What the exercise asks: Tally the lines of the data that include the word "thống" and state the total, nothing else.

=== Section Start ===

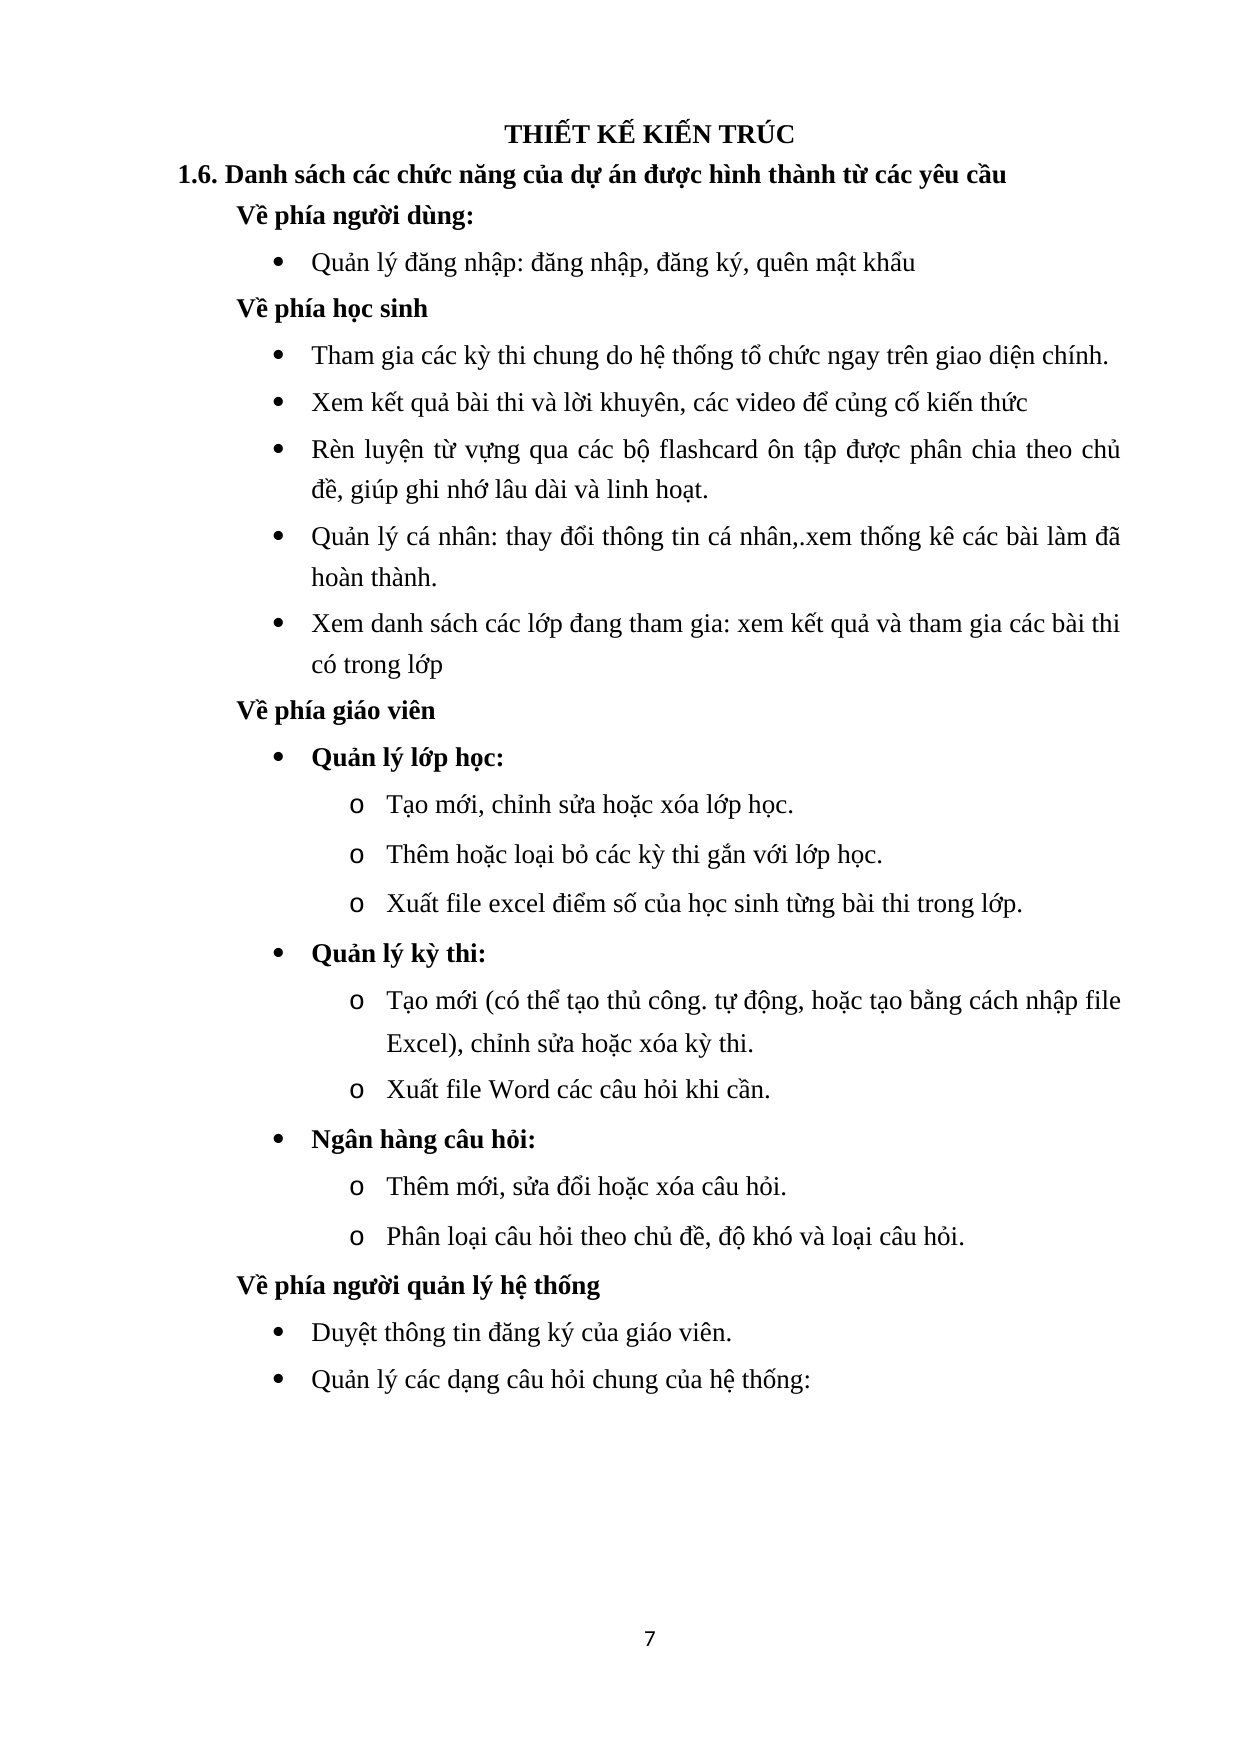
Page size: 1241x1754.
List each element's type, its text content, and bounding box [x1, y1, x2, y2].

list Quản lý kỳ thi: [274, 937, 1122, 968]
list Xem kết quả bài thi và lời khuyên, các video để củng cố kiến thức [274, 386, 1122, 417]
list Xuất file Word các câu hỏi khi cần. [349, 1073, 1122, 1107]
text THIẾT KẾ KIẾN TRÚC [177, 118, 1122, 149]
text Về phía học sinh [177, 292, 1122, 324]
text Về phía người dùng: [177, 199, 1122, 230]
list Quản lý lớp học: [274, 741, 1122, 772]
list Quản lý cá nhân: thay đổi thông tin cá nhân,.xem thống kê các bài làm đã hoàn thành. [274, 520, 1122, 592]
list Thêm hoặc loại bỏ các kỳ thi gắn với lớp học. [349, 838, 1122, 871]
list Xem danh sách các lớp đang tham gia: xem kết quả và tham gia các bài thi có trong lớp [274, 607, 1122, 679]
list Ngân hàng câu hỏi: [274, 1123, 1122, 1154]
list Tạo mới (có thể tạo thủ công. tự động, hoặc tạo bằng cách nhập file Excel), chỉnh sửa hoặc xóa kỳ thi. [349, 984, 1122, 1058]
text Danh sách các chức năng của dự án được hình thành từ các yêu cầu [177, 158, 1122, 190]
list Tạo mới, chỉnh sửa hoặc xóa lớp học. [349, 788, 1122, 821]
text Về phía người quản lý hệ thống [177, 1269, 1122, 1300]
list Quản lý các dạng câu hỏi chung của hệ thống: [274, 1363, 1122, 1394]
list Xuất file excel điểm số của học sinh từng bài thi trong lớp. [349, 887, 1122, 921]
list Rèn luyện từ vựng qua các bộ flashcard ôn tập được phân chia theo chủ đề, giúp ghi nhớ lâu dài và linh hoạt. [274, 433, 1122, 504]
list Duyệt thông tin đăng ký của giáo viên. [274, 1316, 1122, 1347]
text Về phía giáo viên [177, 694, 1122, 726]
list Tham gia các kỳ thi chung do hệ thống tổ chức ngay trên giao diện chính. [274, 339, 1122, 370]
list Quản lý đăng nhập: đăng nhập, đăng ký, quên mật khẩu [274, 246, 1122, 277]
list Thêm mới, sửa đổi hoặc xóa câu hỏi. [349, 1170, 1122, 1203]
list Phân loại câu hỏi theo chủ đề, độ khó và loại câu hỏi. [349, 1219, 1122, 1253]
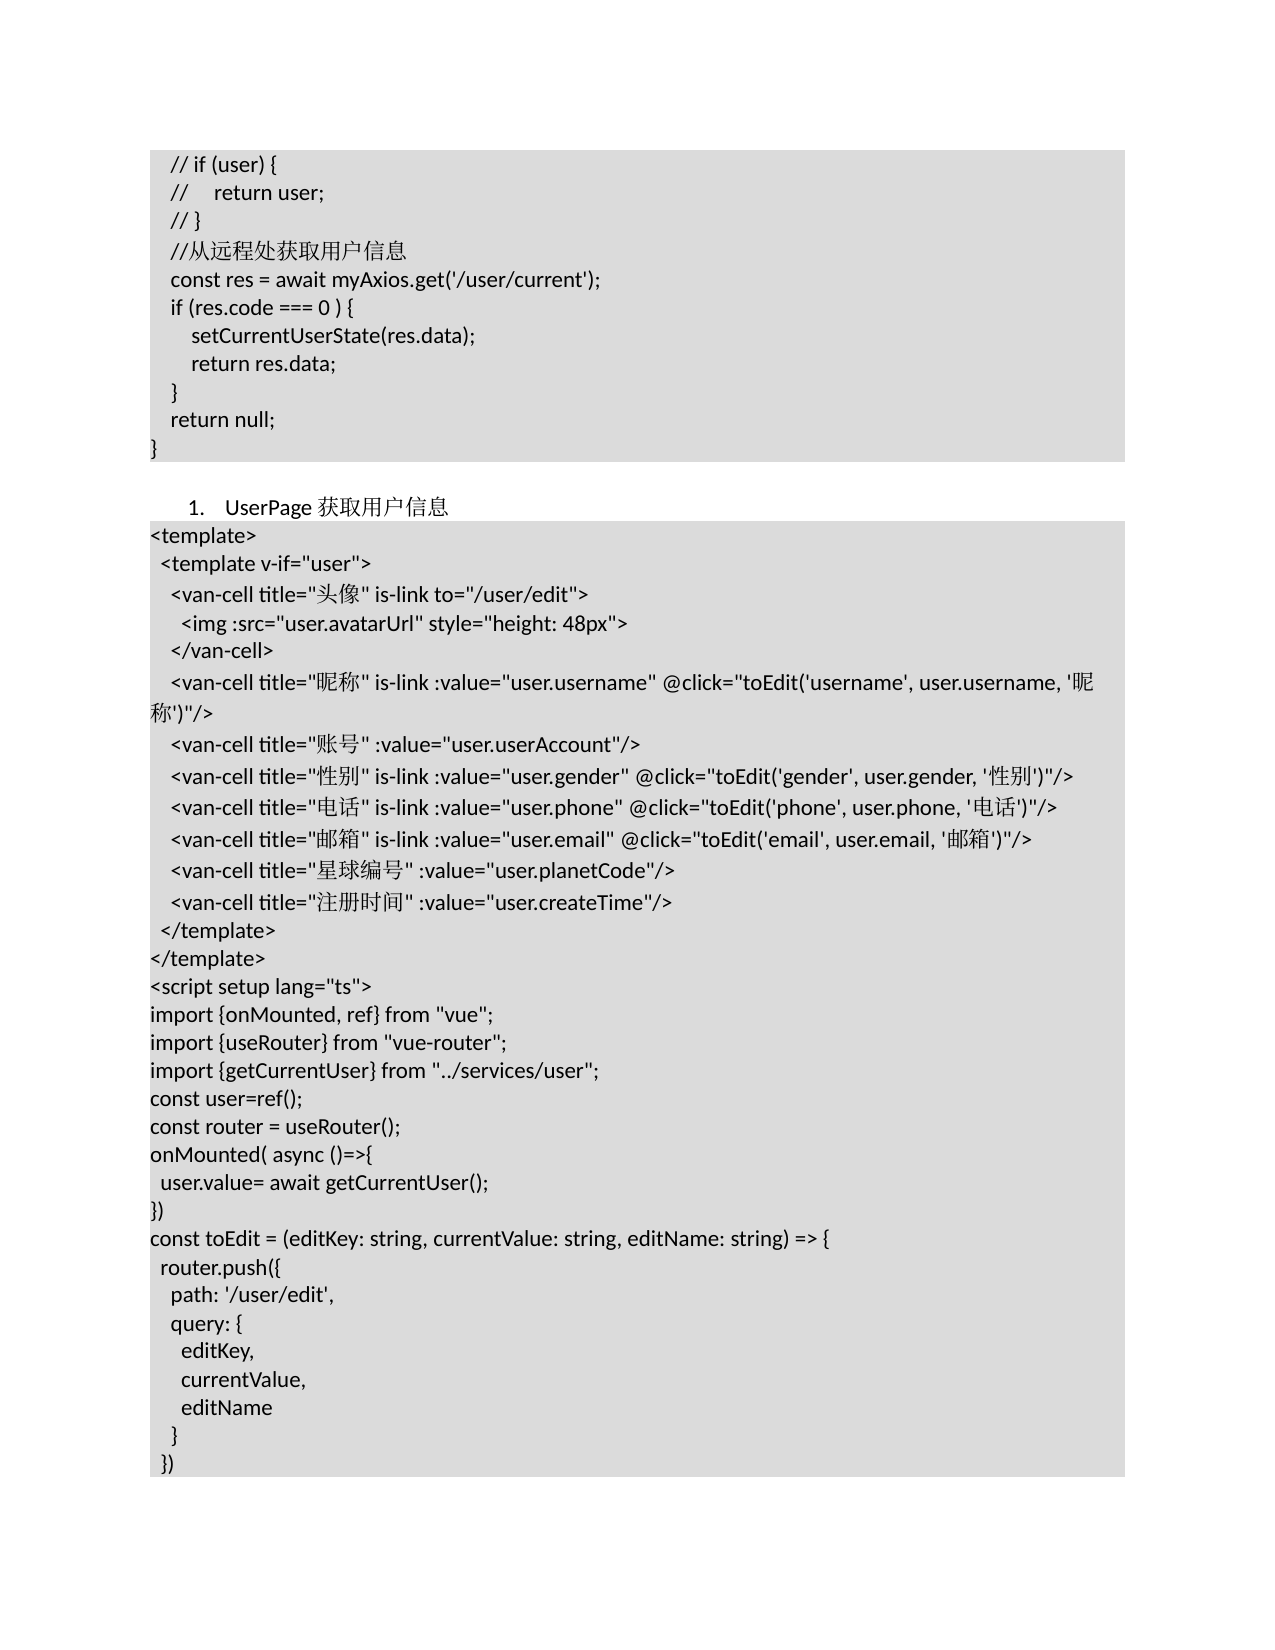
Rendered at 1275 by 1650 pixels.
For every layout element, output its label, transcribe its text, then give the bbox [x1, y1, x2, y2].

=== Section End ===

Response area: 4